TEXTO DE LA PÁGINA:
━━━━━━━━━━━━━━━━

Existe una gran diversidad en los modelos de organización democráticos y constitucionalistas. Lo que define y determina que un Estado se halle dentro de los denominados sistemas creados y amparados por el constitucionalismo es el reconocimiento y garantía de los derechos fundamentales, la separación y el control de los poderes públicos y la proclamación de imperio de la ley como base del Estado de Derecho. A partir de ahí, ser una República o una Monarquía, o configurarse como un país centralista o descentralizado, depende de cómo quiera organizarse su ciudadanía. El problema español radica en cuánto nos cuesta ponernos de acuerdo en esa forma de organización. Por ello, asistimos de forma recurrente a diversas reclamaciones para implantar modelos antagónicos, generándose así un debate que provoca crispación política y relega a un segundo plano otros muchos problemas que afectan directamente a la población.

Contentar a todo el mundo se torna imposible. Se debe encontrar un modelo que agrade a una amplia mayoría para que, de ese modo, la legitimidad del sistema sea superior. Hasta ahora se ha implantado en España el denominado “Estado Autonómico”. Contiene numerosos fallos, entre ellos el laberíntico sistema de distribución de competencias o la irritante irrelevancia del Senado como Cámara de representación territorial. Pero, a pesar de sus errores, ha sustentado una convivencia que dura ya más de cuarenta años. De cuando en cuando se ponen sobre la mesa nuevas propuestas, dado que en una democracia no deben existir temas “tabú”, pero finalmente es la soberanía del pueblo la que tiene siempre la última palabra. Entre esas propuestas, figuran las siguientes:

 

1.- El modelo del Estado Federal: Muy común dentro de los Estados Constitucionalistas y perfectamente asumible siempre que se sigan los procedimientos de reforma establecidos. En el caso de España, encajaría en el supuesto de un Estado unitario que se transforma para generar varios Estados miembros bajo una misma Constitución. No obstante lo anterior, en este debate se suele considerar que supondría una mayor descentralización de la que ya tenemos y que ello derivaría en más competencias para las Comunidades Autónomas, al pasar a ser un Estado miembro dentro de la Federación. La realidad, sin embargo, es que nuestro nivel de descentralización con el actual Estado Autonómico es muy elevado e incluso superior a algunas Federaciones. Es más, en algunas de ellas (por ejemplo, Alemania) se han empezado a cuestionar su propio modelo de reparto competencial y resultan frecuentes las reformas constitucionales, no sólo para clarificar esa distribución de materias entre Federación y “Landers” (nombre que reciben allí los Estados miembros), sino para que la Federación asuma nuevas facultades y materias.

━━━━━━━━━━━━━━━━

(Registros de origen)
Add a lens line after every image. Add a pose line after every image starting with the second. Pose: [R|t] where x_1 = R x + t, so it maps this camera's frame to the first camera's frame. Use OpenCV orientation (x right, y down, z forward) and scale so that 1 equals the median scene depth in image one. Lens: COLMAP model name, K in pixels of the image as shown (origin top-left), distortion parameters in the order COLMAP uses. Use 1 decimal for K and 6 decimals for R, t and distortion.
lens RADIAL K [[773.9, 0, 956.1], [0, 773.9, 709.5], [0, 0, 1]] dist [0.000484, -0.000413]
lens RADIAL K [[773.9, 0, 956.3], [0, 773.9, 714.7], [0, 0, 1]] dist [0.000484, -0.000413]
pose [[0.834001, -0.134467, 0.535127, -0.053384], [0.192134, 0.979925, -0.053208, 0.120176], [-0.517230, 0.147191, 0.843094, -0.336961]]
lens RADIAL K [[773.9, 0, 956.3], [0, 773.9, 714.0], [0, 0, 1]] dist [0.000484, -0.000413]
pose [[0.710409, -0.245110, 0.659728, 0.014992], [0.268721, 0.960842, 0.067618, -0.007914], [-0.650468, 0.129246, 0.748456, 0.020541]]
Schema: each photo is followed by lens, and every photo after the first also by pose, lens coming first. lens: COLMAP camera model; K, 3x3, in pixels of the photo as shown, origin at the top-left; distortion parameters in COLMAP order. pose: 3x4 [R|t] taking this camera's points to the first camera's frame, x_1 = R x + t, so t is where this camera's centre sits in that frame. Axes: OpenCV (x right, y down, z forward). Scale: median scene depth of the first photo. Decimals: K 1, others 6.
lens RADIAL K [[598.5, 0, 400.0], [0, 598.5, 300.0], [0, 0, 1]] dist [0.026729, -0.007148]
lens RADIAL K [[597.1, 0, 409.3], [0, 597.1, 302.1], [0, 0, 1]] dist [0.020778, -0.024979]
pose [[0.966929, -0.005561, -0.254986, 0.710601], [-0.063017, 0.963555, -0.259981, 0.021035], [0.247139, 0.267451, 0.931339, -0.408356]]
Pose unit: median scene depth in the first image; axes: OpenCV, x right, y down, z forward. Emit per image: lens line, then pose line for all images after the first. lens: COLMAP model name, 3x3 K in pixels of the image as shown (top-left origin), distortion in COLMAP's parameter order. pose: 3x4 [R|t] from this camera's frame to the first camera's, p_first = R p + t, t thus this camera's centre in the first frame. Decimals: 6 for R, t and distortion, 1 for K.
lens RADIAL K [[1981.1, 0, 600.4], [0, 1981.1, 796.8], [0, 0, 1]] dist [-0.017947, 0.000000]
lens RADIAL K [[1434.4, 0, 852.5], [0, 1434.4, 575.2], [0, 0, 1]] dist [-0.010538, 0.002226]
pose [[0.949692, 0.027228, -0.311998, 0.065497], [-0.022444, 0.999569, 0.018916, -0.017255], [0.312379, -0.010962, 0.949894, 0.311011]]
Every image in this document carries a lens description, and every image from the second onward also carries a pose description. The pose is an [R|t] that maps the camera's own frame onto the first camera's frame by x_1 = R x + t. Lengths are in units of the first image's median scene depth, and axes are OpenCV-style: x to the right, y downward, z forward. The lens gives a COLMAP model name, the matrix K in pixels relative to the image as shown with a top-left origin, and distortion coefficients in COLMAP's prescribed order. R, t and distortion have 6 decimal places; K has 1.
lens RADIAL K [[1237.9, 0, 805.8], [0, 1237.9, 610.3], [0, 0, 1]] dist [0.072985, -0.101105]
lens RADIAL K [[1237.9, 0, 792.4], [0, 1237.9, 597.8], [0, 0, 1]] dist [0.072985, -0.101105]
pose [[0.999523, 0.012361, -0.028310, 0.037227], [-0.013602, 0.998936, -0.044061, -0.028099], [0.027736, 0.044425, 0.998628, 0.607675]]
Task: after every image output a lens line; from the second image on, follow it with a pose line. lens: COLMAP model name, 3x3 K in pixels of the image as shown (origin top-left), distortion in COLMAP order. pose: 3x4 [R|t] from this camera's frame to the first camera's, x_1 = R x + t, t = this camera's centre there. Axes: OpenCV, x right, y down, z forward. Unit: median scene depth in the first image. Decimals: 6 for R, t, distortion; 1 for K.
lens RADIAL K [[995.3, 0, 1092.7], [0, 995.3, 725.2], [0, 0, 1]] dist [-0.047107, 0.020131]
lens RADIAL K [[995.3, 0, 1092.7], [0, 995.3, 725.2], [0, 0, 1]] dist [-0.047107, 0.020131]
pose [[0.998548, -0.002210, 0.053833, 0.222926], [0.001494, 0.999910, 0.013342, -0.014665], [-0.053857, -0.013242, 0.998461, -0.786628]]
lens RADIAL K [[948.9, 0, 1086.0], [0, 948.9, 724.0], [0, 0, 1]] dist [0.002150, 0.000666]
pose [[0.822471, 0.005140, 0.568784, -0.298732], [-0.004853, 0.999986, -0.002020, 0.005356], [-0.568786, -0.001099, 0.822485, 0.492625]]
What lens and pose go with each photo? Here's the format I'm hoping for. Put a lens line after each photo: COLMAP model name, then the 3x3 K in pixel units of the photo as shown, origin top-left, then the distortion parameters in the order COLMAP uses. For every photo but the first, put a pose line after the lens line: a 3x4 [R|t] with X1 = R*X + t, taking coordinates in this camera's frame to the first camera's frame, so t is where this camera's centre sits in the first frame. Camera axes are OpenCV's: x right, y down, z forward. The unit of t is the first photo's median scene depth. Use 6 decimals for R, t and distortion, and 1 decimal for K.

━━━━━━━━━━━━━━━━

ACTIVIDAD:
Escribe la continuación del texto sobre la organización territorial de España a partir de su última oración.

RESPUESTA ESCRITA:
2.- El modelo de la “Nación de Naciones”: Con independencia de lo que políticamente cada quien quiera entender por “Nación” o “Nacionalidad”, lo importante cuando se trata de elaborar normas jurídicas y definir la organización territorial es determinar el titular de la soberanía y saber si hablamos de Estados independientes (cada uno con su respectiva Constitución) que llegan a acuerdos propios del Derecho Internacional para abordar sus intereses comunes o si, por el contrario, se configuran dentro de una sola Constitución, como única norma jurídica suprema interna de un Estado. Dicho de otra manera, no existe el “Estado confederal”. Lo que existen son las “Confederaciones de Estados”. O hablamos de un Estado (una soberanía, una Constitución y un acuerdo jurídico interno para organizarse) o hablamos de varios Estados (cada uno soberano, cada uno con su Constitución) que por la vía del Derecho Internacional llegan a acuerdos. La cuestión de si por tener una lengua o dialecto propios, o una cultura autóctona, o unas costumbres o historia común, faculta para hablar de una Nación o, por contra, se requiere algo más, entraña un debate más político que jurídico. Lo determinante es cómo nos organicemos por la vía de las normas jurídicas que van a establecer dicha organización. Y ahí no hay mucho margen para los eufemismos.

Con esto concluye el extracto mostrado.